• [Task statement]: Without omitting anything, return the records precisely as given.

• [Task material]:
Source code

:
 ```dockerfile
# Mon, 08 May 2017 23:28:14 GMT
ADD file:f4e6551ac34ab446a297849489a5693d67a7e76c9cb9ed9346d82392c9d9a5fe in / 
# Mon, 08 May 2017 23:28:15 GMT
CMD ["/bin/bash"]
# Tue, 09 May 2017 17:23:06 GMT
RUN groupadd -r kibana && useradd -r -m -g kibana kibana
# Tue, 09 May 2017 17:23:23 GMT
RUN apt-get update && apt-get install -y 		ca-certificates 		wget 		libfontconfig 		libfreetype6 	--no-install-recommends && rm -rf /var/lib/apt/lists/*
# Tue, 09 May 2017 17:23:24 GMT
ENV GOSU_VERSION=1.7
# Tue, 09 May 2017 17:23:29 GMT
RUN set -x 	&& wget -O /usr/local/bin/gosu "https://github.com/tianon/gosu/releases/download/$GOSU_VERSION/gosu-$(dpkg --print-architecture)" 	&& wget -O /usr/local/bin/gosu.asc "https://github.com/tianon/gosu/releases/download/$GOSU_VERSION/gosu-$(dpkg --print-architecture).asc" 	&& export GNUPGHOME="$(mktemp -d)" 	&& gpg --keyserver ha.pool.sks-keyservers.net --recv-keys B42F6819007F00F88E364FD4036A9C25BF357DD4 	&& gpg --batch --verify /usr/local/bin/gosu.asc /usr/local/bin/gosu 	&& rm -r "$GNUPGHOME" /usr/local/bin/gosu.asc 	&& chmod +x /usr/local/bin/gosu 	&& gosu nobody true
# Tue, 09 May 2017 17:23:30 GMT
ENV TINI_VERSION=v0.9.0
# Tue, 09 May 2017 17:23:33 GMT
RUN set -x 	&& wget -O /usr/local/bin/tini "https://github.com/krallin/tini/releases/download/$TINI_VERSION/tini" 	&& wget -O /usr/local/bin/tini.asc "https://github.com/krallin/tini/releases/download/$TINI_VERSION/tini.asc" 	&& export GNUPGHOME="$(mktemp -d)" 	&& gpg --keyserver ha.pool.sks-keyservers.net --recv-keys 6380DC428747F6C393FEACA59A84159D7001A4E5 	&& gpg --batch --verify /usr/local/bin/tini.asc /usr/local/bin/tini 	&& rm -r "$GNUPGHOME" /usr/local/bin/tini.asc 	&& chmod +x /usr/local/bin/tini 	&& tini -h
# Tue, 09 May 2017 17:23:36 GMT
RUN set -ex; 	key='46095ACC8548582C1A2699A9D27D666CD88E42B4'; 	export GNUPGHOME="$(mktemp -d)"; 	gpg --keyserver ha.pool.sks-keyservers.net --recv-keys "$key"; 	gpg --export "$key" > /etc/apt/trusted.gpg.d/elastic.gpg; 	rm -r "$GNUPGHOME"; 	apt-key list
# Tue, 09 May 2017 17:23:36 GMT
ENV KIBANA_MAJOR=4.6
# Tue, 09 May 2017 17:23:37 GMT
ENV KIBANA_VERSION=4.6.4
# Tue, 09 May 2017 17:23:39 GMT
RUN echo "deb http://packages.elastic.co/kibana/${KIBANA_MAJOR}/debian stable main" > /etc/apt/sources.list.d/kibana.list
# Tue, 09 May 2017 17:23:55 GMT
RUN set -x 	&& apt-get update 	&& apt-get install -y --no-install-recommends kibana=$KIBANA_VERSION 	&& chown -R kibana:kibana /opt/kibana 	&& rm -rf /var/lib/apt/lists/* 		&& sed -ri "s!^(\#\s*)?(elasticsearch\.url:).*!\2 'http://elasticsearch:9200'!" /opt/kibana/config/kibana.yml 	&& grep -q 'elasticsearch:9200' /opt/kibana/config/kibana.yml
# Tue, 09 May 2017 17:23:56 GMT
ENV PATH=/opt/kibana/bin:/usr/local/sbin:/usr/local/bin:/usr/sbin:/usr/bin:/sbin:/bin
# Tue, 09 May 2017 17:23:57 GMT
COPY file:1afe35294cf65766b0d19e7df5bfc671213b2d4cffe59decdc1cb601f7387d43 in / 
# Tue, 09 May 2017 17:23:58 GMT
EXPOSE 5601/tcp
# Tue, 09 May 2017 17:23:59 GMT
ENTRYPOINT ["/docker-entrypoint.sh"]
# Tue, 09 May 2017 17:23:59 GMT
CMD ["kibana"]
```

• [Finished task]:
Source code

:
 ```dockerfile
# Mon, 08 May 2017 23:28:14 GMT
ADD file:f4e6551ac34ab446a297849489a5693d67a7e76c9cb9ed9346d82392c9d9a5fe in / 
# Mon, 08 May 2017 23:28:15 GMT
CMD ["/bin/bash"]
# Tue, 09 May 2017 17:23:06 GMT
RUN groupadd -r kibana && useradd -r -m -g kibana kibana
# Tue, 09 May 2017 17:23:23 GMT
RUN apt-get update && apt-get install -y 		ca-certificates 		wget 		libfontconfig 		libfreetype6 	--no-install-recommends && rm -rf /var/lib/apt/lists/*
# Tue, 09 May 2017 17:23:24 GMT
ENV GOSU_VERSION=1.7
# Tue, 09 May 2017 17:23:29 GMT
RUN set -x 	&& wget -O /usr/local/bin/gosu "https://github.com/tianon/gosu/releases/download/$GOSU_VERSION/gosu-$(dpkg --print-architecture)" 	&& wget -O /usr/local/bin/gosu.asc "https://github.com/tianon/gosu/releases/download/$GOSU_VERSION/gosu-$(dpkg --print-architecture).asc" 	&& export GNUPGHOME="$(mktemp -d)" 	&& gpg --keyserver ha.pool.sks-keyservers.net --recv-keys B42F6819007F00F88E364FD4036A9C25BF357DD4 	&& gpg --batch --verify /usr/local/bin/gosu.asc /usr/local/bin/gosu 	&& rm -r "$GNUPGHOME" /usr/local/bin/gosu.asc 	&& chmod +x /usr/local/bin/gosu 	&& gosu nobody true
# Tue, 09 May 2017 17:23:30 GMT
ENV TINI_VERSION=v0.9.0
# Tue, 09 May 2017 17:23:33 GMT
RUN set -x 	&& wget -O /usr/local/bin/tini "https://github.com/krallin/tini/releases/download/$TINI_VERSION/tini" 	&& wget -O /usr/local/bin/tini.asc "https://github.com/krallin/tini/releases/download/$TINI_VERSION/tini.asc" 	&& export GNUPGHOME="$(mktemp -d)" 	&& gpg --keyserver ha.pool.sks-keyservers.net --recv-keys 6380DC428747F6C393FEACA59A84159D7001A4E5 	&& gpg --batch --verify /usr/local/bin/tini.asc /usr/local/bin/tini 	&& rm -r "$GNUPGHOME" /usr/local/bin/tini.asc 	&& chmod +x /usr/local/bin/tini 	&& tini -h
# Tue, 09 May 2017 17:23:36 GMT
RUN set -ex; 	key='46095ACC8548582C1A2699A9D27D666CD88E42B4'; 	export GNUPGHOME="$(mktemp -d)"; 	gpg --keyserver ha.pool.sks-keyservers.net --recv-keys "$key"; 	gpg --export "$key" > /etc/apt/trusted.gpg.d/elastic.gpg; 	rm -r "$GNUPGHOME"; 	apt-key list
# Tue, 09 May 2017 17:23:36 GMT
ENV KIBANA_MAJOR=4.6
# Tue, 09 May 2017 17:23:37 GMT
ENV KIBANA_VERSION=4.6.4
# Tue, 09 May 2017 17:23:39 GMT
RUN echo "deb http://packages.elastic.co/kibana/${KIBANA_MAJOR}/debian stable main" > /etc/apt/sources.list.d/kibana.list
# Tue, 09 May 2017 17:23:55 GMT
RUN set -x 	&& apt-get update 	&& apt-get install -y --no-install-recommends kibana=$KIBANA_VERSION 	&& chown -R kibana:kibana /opt/kibana 	&& rm -rf /var/lib/apt/lists/* 		&& sed -ri "s!^(\#\s*)?(elasticsearch\.url:).*!\2 'http://elasticsearch:9200'!" /opt/kibana/config/kibana.yml 	&& grep -q 'elasticsearch:9200' /opt/kibana/config/kibana.yml
# Tue, 09 May 2017 17:23:56 GMT
ENV PATH=/opt/kibana/bin:/usr/local/sbin:/usr/local/bin:/usr/sbin:/usr/bin:/sbin:/bin
# Tue, 09 May 2017 17:23:57 GMT
COPY file:1afe35294cf65766b0d19e7df5bfc671213b2d4cffe59decdc1cb601f7387d43 in / 
# Tue, 09 May 2017 17:23:58 GMT
EXPOSE 5601/tcp
# Tue, 09 May 2017 17:23:59 GMT
ENTRYPOINT ["/docker-entrypoint.sh"]
# Tue, 09 May 2017 17:23:59 GMT
CMD ["kibana"]
```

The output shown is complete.